SPAR’s second half performance (turnover up 15%) was down on the first half (24.5%), attributable in part to a decline in inflation from 16% to 9%, with a further decline to around 6% expected by the end of the year. Taking SPAR’s real growth into account, and adding that 6% for inflation, the Green One could be looking at growth of around 8% in the next financial year, in line with their slightly more modest expectations – although Wayne Hook believes, quote, “we may have to dance a little, but we think we can hold on to our gross margins.” Profit for the year before tax rose 15% to a solid, comforting R1.1 billion.

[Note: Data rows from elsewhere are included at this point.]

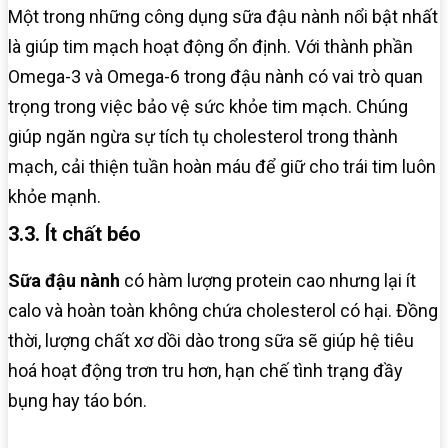
Một trong những công dụng sữa đậu nành nổi bật nhất
là giúp tim mạch hoạt động ổn định. Với thành phần
Omega-3 và Omega-6 trong đậu nành có vai trò quan
trọng trong việc bảo vệ sức khỏe tim mạch. Chúng
giúp ngăn ngừa sự tích tụ cholesterol trong thành
mạch, cải thiện tuần hoàn máu để giữ cho trái tim luôn
khỏe mạnh.
3.3. Ít chất béo
Sữa đậu nành
có hàm lượng protein cao nhưng lại ít
calo và hoàn toàn không chứa cholesterol có hại. Đồng
thời, lượng chất xơ dồi dào trong sữa sẽ giúp hệ tiêu
hoá hoạt động trơn tru hơn, hạn chế tình trạng đầy
bụng hay táo bón.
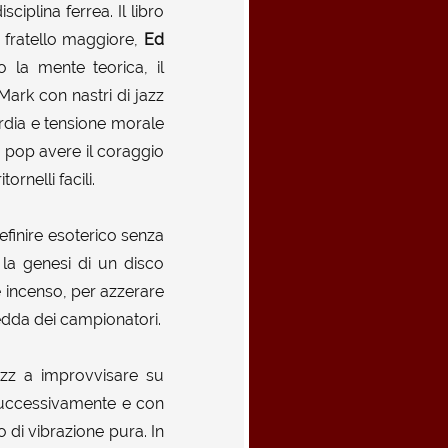
iplina ferrea. Il libro
l fratello maggiore,
Ed
 la mente teorica, il
Mark con nastri di jazz
rdia e tensione morale
pop avere il coraggio
rnelli facili.
finire esoterico senza
 la genesi di un disco
e incenso, per azzerare
redda dei campionatori.
jazz a improvvisare su
successivamente e con
 di vibrazione pura. In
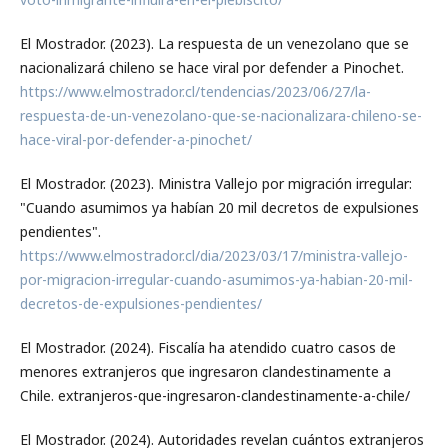
El Mostrador. (2023). La respuesta de un venezolano que se
nacionalizará chileno se hace viral por defender a Pinochet.
https://www.elmostrador.cl/tendencias/2023/06/27/la-
respuesta-de-un-venezolano-que-se-nacionalizara-chileno-se-
hace-viral-por-defender-a-pinochet/
El Mostrador. (2023). Ministra Vallejo por migración irregular:
"Cuando asumimos ya habían 20 mil decretos de expulsiones
pendientes".
https://www.elmostrador.cl/dia/2023/03/17/ministra-vallejo-
por-migracion-irregular-cuando-asumimos-ya-habian-20-mil-
decretos-de-expulsiones-pendientes/
El Mostrador. (2024). Fiscalía ha atendido cuatro casos de
menores extranjeros que ingresaron clandestinamente a
Chile. extranjeros-que-ingresaron-clandestinamente-a-chile/
El Mostrador. (2024). Autoridades revelan cuántos extranjeros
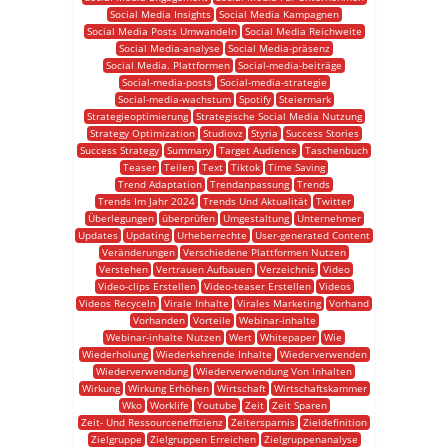
Social Media Insights
Social Media Kampagnen
Social Media Posts Umwandeln
Social Media Reichweite
Social Media-analyse
Social Media-präsenz
Social Media. Plattformen
Social-media-beiträge
Social-media-posts
Social-media-strategie
Social-media-wachstum
Spotify
Steiermark
Strategieoptimierung
Strategische Social Media Nutzung
Strategy Optimization
Studiovz
Styria
Success Stories
Success Strategy
Summary
Target Audience
Taschenbuch
Teaser
Teilen
Text
Tiktok
Time Saving
Trend Adaptation
Trendanpassung
Trends
Trends Im Jahr 2024
Trends Und Aktualität
Twitter
Überlegungen
überprüfen
Umgestaltung
Unternehmer
Updates
Updating
Urheberrechte
User-generated Content
Veränderungen
Verschiedene Plattformen Nutzen
Verstehen
Vertrauen Aufbauen
Verzeichnis
Video
Video-clips Erstellen
Video-teaser Erstellen
Videos
Videos Recyceln
Virale Inhalte
Virales Marketing
Vorhand
Vorhanden
Vorteile
Webinar-inhalte
Webinar-inhalte Nutzen
Wert
Whitepaper
Wie
Wiederholung
Wiederkehrende Inhalte
Wiederverwenden
Wiederverwendung
Wiederverwendung Von Inhalten
Wirkung
Wirkung Erhöhen
Wirtschaft
Wirtschaftskammer
Wko
Worklife
Youtube
Zeit
Zeit Sparen
Zeit- Und Ressourceneffizienz
Zeitersparnis
Zieldefinition
Zielgruppe
Zielgruppen Erreichen
Zielgruppenanalyse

Comment: Nice one for the shareholders, too, whose dividend this year increased 26% to 322c per share.
SPAR’s turnover increased 19.5% to R32 billions for the year ending September 30, while trading profit was up 25%. But as SPAR point out, it has been a year of two halves – the friendly, buxom first half when inflation was running at 16% and turnover was up 24.5%, and the skinny, mean-spirited second half when it increased only 14.9%, which is actually not too bad in these testing times, and may be attributed in part to the reduced price of petrol. Upgrades to various DCs haven’t hurt either, with SPAR dropping R145bar finishing off the KZN perishables outfit and R104 million on the final phase of the South Rand expansion. The rural location of many SPAR stores continues to do the right thing by turnover as the government social grants programme presses on, and expansion into Mozambique is now on the cards. On the downside, some Build It owners have been squeezed somewhat in the downturn, with SPAR making net provisions of bad debt to the tune of R890 million, 50% up from last year.
Comment: Still jolly, still green. And as we never tire of saying, that turnover is only out of the DCs, or so we’re told.
SPAR was named as the Top Symbol/Fascia group in the UK at the annual Retail Industry awards, and not just for the general snappiness of their logo – among the achievements which counted were their training programme and bringing the Eurospar format to the UK for the first time. As far as we can tell, a Symbol/Fascia group is what we might call a trading brand in these parts.